Every record has to be written out exactly, with no line missing.

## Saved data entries
-*-*-

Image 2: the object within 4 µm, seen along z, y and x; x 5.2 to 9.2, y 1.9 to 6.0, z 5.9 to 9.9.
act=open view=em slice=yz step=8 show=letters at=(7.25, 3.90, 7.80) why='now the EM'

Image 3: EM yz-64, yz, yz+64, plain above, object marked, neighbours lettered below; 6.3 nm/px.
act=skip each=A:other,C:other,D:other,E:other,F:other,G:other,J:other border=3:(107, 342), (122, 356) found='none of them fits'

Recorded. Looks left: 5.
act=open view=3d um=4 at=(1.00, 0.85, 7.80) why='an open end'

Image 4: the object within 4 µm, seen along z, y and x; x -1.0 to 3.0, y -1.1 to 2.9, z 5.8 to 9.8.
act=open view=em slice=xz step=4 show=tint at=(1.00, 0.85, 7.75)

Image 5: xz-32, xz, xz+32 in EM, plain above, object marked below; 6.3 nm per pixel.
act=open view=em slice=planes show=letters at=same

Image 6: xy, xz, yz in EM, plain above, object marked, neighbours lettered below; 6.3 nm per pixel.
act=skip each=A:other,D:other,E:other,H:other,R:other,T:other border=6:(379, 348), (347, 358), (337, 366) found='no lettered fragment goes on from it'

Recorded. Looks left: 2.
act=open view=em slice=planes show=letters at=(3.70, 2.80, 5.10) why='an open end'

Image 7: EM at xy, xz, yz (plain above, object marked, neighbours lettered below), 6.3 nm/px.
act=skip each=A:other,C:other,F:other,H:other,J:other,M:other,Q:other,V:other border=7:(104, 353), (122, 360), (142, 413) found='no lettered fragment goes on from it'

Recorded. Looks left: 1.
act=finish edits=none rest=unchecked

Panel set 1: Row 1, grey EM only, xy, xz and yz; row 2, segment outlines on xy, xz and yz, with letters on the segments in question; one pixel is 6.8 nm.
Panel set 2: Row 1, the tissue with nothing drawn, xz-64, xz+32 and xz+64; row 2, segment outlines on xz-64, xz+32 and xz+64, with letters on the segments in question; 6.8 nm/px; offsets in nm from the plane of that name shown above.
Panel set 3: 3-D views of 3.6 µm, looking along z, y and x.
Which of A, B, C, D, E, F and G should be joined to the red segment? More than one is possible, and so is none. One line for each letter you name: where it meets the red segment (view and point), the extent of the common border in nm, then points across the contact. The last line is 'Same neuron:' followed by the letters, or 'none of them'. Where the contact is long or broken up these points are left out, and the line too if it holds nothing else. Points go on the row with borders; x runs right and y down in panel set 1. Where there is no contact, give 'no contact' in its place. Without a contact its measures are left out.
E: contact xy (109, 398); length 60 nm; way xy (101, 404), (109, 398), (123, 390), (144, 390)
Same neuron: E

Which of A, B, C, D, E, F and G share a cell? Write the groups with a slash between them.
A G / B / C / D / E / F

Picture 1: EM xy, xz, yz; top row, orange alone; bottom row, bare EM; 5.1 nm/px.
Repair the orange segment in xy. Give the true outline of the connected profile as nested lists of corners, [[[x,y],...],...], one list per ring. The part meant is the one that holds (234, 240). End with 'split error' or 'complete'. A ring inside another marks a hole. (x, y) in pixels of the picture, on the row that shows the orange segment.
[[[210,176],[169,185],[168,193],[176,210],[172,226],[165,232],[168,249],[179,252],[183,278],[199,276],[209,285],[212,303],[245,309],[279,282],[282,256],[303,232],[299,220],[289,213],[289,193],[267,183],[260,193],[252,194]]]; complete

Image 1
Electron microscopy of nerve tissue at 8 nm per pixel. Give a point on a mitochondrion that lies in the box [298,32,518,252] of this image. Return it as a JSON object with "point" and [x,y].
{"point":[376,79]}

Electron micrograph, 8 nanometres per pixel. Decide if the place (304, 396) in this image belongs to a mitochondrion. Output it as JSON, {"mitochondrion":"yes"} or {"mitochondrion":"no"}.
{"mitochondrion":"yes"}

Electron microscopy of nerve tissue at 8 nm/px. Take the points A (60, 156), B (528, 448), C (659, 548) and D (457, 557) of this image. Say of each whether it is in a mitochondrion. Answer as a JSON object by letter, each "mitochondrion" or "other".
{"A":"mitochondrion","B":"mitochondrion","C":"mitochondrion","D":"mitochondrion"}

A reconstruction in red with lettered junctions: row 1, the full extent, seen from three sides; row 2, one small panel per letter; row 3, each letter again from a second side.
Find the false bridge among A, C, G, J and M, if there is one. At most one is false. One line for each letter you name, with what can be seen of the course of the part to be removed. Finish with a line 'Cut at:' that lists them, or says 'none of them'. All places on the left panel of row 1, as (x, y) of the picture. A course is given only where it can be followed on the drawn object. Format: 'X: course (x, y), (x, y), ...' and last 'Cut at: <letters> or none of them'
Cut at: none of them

-*-*-

## Written response
Image 2: the object within 4 µm, seen along z, y and x; x 5.2 to 9.2, y 1.9 to 6.0, z 5.9 to 9.9.
act=open view=em slice=yz step=8 show=letters at=(7.25, 3.90, 7.80) why='now the EM'

Image 3: EM yz-64, yz, yz+64, plain above, object marked, neighbours lettered below; 6.3 nm/px.
act=skip each=A:other,C:other,D:other,E:other,F:other,G:other,J:other border=3:(107, 342), (122, 356) found='none of them fits'

Recorded. Looks left: 5.
act=open view=3d um=4 at=(1.00, 0.85, 7.80) why='an open end'

Image 4: the object within 4 µm, seen along z, y and x; x -1.0 to 3.0, y -1.1 to 2.9, z 5.8 to 9.8.
act=open view=em slice=xz step=4 show=tint at=(1.00, 0.85, 7.75)

Image 5: xz-32, xz, xz+32 in EM, plain above, object marked below; 6.3 nm per pixel.
act=open view=em slice=planes show=letters at=same

Image 6: xy, xz, yz in EM, plain above, object marked, neighbours lettered below; 6.3 nm per pixel.
act=skip each=A:other,D:other,E:other,H:other,R:other,T:other border=6:(379, 348), (347, 358), (337, 366) found='no lettered fragment goes on from it'

Recorded. Looks left: 2.
act=open view=em slice=planes show=letters at=(3.70, 2.80, 5.10) why='an open end'

Image 7: EM at xy, xz, yz (plain above, object marked, neighbours lettered below), 6.3 nm/px.
act=skip each=A:other,C:other,F:other,H:other,J:other,M:other,Q:other,V:other border=7:(104, 353), (122, 360), (142, 413) found='no lettered fragment goes on from it'

Recorded. Looks left: 1.
act=finish edits=none rest=unchecked

Panel set 1: Row 1, grey EM only, xy, xz and yz; row 2, segment outlines on xy, xz and yz, with letters on the segments in question; one pixel is 6.8 nm.
Panel set 2: Row 1, the tissue with nothing drawn, xz-64, xz+32 and xz+64; row 2, segment outlines on xz-64, xz+32 and xz+64, with letters on the segments in question; 6.8 nm/px; offsets in nm from the plane of that name shown above.
Panel set 3: 3-D views of 3.6 µm, looking along z, y and x.
Which of A, B, C, D, E, F and G should be joined to the red segment? More than one is possible, and so is none. One line for each letter you name: where it meets the red segment (view and point), the extent of the common border in nm, then points across the contact. The last line is 'Same neuron:' followed by the letters, or 'none of them'. Where the contact is long or broken up these points are left out, and the line too if it holds nothing else. Points go on the row with borders; x runs right and y down in panel set 1. Where there is no contact, give 'no contact' in its place. Without a contact its measures are left out.
E: contact xy (109, 398); length 60 nm; way xy (101, 404), (109, 398), (123, 390), (144, 390)
Same neuron: E

Which of A, B, C, D, E, F and G share a cell? Write the groups with a slash between them.
A G / B / C / D / E / F

Picture 1: EM xy, xz, yz; top row, orange alone; bottom row, bare EM; 5.1 nm/px.
Repair the orange segment in xy. Give the true outline of the connected profile as nested lists of corners, [[[x,y],...],...], one list per ring. The part meant is the one that holds (234, 240). End with 'split error' or 'complete'. A ring inside another marks a hole. (x, y) in pixels of the picture, on the row that shows the orange segment.
[[[210,176],[169,185],[168,193],[176,210],[172,226],[165,232],[168,249],[179,252],[183,278],[199,276],[209,285],[212,303],[245,309],[279,282],[282,256],[303,232],[299,220],[289,213],[289,193],[267,183],[260,193],[252,194]]]; complete

Image 1
Electron microscopy of nerve tissue at 8 nm per pixel. Give a point on a mitochondrion that lies in the box [298,32,518,252] of this image. Return it as a JSON object with "point" and [x,y].
{"point":[376,79]}

Electron micrograph, 8 nanometres per pixel. Decide if the place (304, 396) in this image belongs to a mitochondrion. Output it as JSON, {"mitochondrion":"yes"} or {"mitochondrion":"no"}.
{"mitochondrion":"yes"}

Electron microscopy of nerve tissue at 8 nm/px. Take the points A (60, 156), B (528, 448), C (659, 548) and D (457, 557) of this image. Say of each whether it is in a mitochondrion. Answer as a JSON object by letter, each "mitochondrion" or "other".
{"A":"mitochondrion","B":"mitochondrion","C":"mitochondrion","D":"mitochondrion"}

A reconstruction in red with lettered junctions: row 1, the full extent, seen from three sides; row 2, one small panel per letter; row 3, each letter again from a second side.
Find the false bridge among A, C, G, J and M, if there is one. At most one is false. One line for each letter you name, with what can be seen of the course of the part to be removed. Finish with a line 'Cut at:' that lists them, or says 'none of them'. All places on the left panel of row 1, as (x, y) of the picture. A course is given only where it can be followed on the drawn object. Format: 'X: course (x, y), (x, y), ...' and last 'Cut at: <letters> or none of them'
Cut at: none of them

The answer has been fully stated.